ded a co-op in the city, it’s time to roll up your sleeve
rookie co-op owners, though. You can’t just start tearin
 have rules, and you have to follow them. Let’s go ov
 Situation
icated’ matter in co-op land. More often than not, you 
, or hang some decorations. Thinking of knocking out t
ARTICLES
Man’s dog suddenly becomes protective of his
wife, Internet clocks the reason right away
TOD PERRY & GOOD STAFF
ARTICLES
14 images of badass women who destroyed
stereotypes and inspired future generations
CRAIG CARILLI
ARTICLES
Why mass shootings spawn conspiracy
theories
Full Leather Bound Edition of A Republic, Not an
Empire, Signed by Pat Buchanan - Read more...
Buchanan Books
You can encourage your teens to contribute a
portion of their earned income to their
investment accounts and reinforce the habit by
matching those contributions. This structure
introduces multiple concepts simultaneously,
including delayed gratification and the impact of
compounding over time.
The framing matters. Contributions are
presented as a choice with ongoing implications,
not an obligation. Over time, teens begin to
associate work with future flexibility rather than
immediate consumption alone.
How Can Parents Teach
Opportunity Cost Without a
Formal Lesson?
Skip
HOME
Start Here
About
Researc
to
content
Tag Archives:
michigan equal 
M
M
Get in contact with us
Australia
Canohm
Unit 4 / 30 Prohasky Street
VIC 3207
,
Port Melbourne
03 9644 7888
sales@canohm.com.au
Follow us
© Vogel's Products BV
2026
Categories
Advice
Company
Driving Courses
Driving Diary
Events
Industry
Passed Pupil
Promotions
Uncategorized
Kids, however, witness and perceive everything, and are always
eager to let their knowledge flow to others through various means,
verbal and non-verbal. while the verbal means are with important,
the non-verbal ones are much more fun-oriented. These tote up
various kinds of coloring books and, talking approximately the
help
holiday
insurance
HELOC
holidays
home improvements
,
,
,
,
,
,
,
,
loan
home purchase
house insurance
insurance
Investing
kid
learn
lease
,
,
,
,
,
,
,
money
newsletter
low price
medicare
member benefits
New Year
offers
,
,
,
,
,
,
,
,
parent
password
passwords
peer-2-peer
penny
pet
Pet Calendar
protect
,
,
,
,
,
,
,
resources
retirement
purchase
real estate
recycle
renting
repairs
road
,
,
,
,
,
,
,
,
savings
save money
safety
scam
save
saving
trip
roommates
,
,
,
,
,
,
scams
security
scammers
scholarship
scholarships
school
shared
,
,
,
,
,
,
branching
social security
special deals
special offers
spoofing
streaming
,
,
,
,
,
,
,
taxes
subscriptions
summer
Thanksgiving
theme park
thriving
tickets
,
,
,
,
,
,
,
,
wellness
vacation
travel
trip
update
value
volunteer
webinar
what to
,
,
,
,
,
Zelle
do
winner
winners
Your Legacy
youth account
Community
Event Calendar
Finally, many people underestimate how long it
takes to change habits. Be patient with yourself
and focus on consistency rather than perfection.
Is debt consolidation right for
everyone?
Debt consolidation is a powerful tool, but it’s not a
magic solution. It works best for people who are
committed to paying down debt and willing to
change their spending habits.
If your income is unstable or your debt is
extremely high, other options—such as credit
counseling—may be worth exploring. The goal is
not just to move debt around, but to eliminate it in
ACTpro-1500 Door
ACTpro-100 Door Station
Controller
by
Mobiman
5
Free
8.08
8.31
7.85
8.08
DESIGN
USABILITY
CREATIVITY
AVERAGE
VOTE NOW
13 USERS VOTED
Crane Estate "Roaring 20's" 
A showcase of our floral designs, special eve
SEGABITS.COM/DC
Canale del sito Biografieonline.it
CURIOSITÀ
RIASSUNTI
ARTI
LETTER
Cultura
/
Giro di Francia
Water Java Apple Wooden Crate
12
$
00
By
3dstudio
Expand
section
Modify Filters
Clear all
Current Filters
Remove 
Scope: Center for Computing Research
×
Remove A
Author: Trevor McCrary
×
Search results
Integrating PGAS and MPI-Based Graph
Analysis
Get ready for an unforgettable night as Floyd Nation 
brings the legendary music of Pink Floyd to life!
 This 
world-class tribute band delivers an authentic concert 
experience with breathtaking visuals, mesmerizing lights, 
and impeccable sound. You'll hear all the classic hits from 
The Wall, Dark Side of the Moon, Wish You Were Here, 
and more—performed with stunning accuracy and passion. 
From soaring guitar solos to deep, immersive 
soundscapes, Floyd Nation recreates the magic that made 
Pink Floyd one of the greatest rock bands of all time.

> What you are asked to do
Search the records for the word "Buchanan" and copy out every line that holds it.

> Answer area
Empire, Signed by Pat Buchanan - Read more...
Buchanan Books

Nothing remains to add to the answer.